Results deduplication
Deduplication, unique results, removing duplicates, removing repeats - all this implies that we do not need repeating results. In A-Parser there are 2 methods of deduplication, let's examine each in detail.
Deduplication by string
This method works after result formatting; immediately before writing the result to a file, each line is checked for uniqueness, and only new unique lines are written to the file.
See also: Order of processing requests
You can enable deduplication by string in the Quick Task:

Or in the Task Editor:

Deduplication by any result
Deduplication by any result allows you to perform deduplication directly on a selected result from a specific parser. You can add this deduplication type in the Task Editor by clicking on the tool icon to the right of the parser and clicking Add unique result:

Now you can choose which result to perform deduplication on and the deduplication type:

The Global toggle is used when 2 or more parsers are selected; it determines whether to perform common deduplication or separately for each parser.
Deduplication types
| Parameter | Description |
|---|---|
| String | Deduplication by string (the entire result string is compared) |
| Domain | Deduplication by domain (the entire domain is compared, e.g., www.domain.com and domain.com are different domains) |
| Top-level domain | Deduplication by main domain considering regional, commercial, educational, and other domains (e.g., domain.co.uk and domain2.co.uk are different domains, while sub1.domain.com and sub2.domain.com are the same) |
| 2nd-level domain | Deduplication by 2nd-level domain (second-level domains are compared, e.g., www.domain.com, domain.com, and user.subdomain.domain.com are all the same domain) |
| Path | Deduplication by path (link parts up to the file are compared, e.g., http://domain.com/path1/file.php and http://domain.com/path1/file2.php have the same link parts up to the file) |
| Without parameters | Deduplication by link without parameters (links without parameters are compared, e.g., http://domain.com/file.php?page=1 and http://domain.com/file.php?page=2 are the same links) |
Query deduplication
Query deduplication sends only unique queries to parsing that have not been parsed previously in the current task.
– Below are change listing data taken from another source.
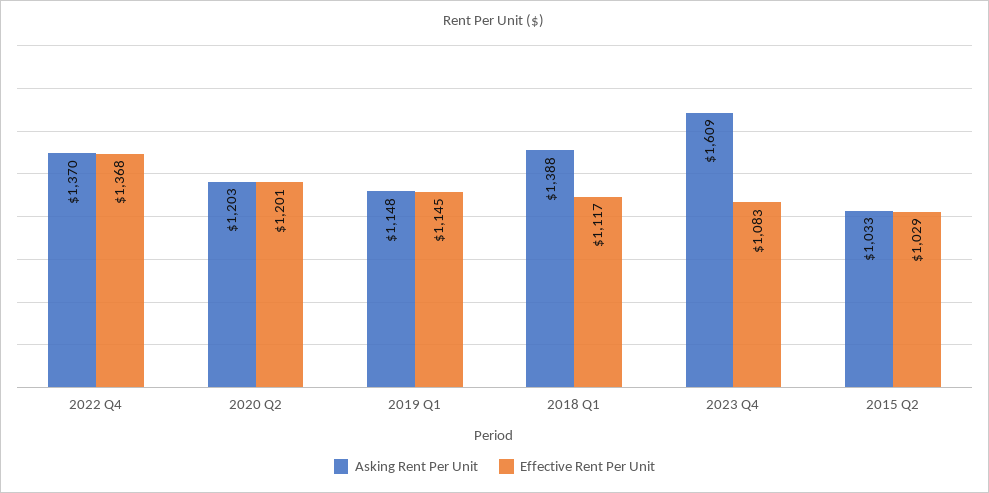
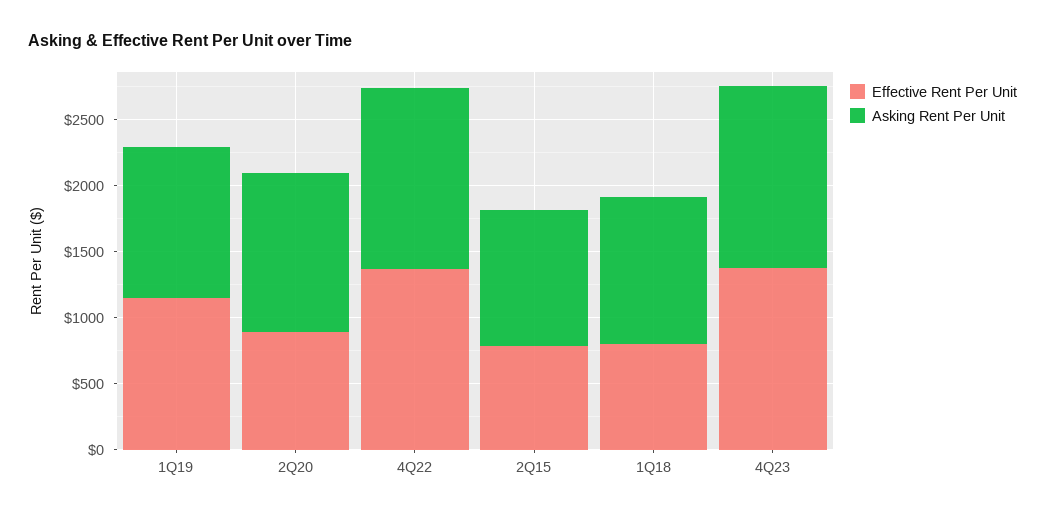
Effective Rent Per Unit, 2020 Q2: 1201 -> 900
Asking Rent Per Unit, 2018 Q1: 1388 -> 1100
Effective Rent Per Unit, 2018 Q1: 1117 -> 800
Asking Rent Per Unit, 2023 Q4: 1609 -> 1400
Effective Rent Per Unit, 2023 Q4: 1083 -> 1400
Effective Rent Per Unit, 2015 Q2: 1029 -> 800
Main use cases:
- If there are duplicates in the source queries and it is undesirable to parse them (double work)
- When using the Parse to level option, it is necessary to use only unique queries to prevent query expansion and looping (for example, when using the
HTML::LinkExtractor parser)
In all other cases, unnecessary use of query deduplication will only slow down the overall parser performance
Saving deduplication state across tasks
It is possible to save the deduplication database for use in future tasks, which allows saving only new unique results in new tasks (for example, links when parsing SERPs in
SE::Google)
To save the deduplication database, you must create a new database name when adding the first task:

For all subsequent tasks, you must select the previously created database name; this way, only new unique results will be saved, regardless of whether the results are written to the same file as in the first task or to a new file.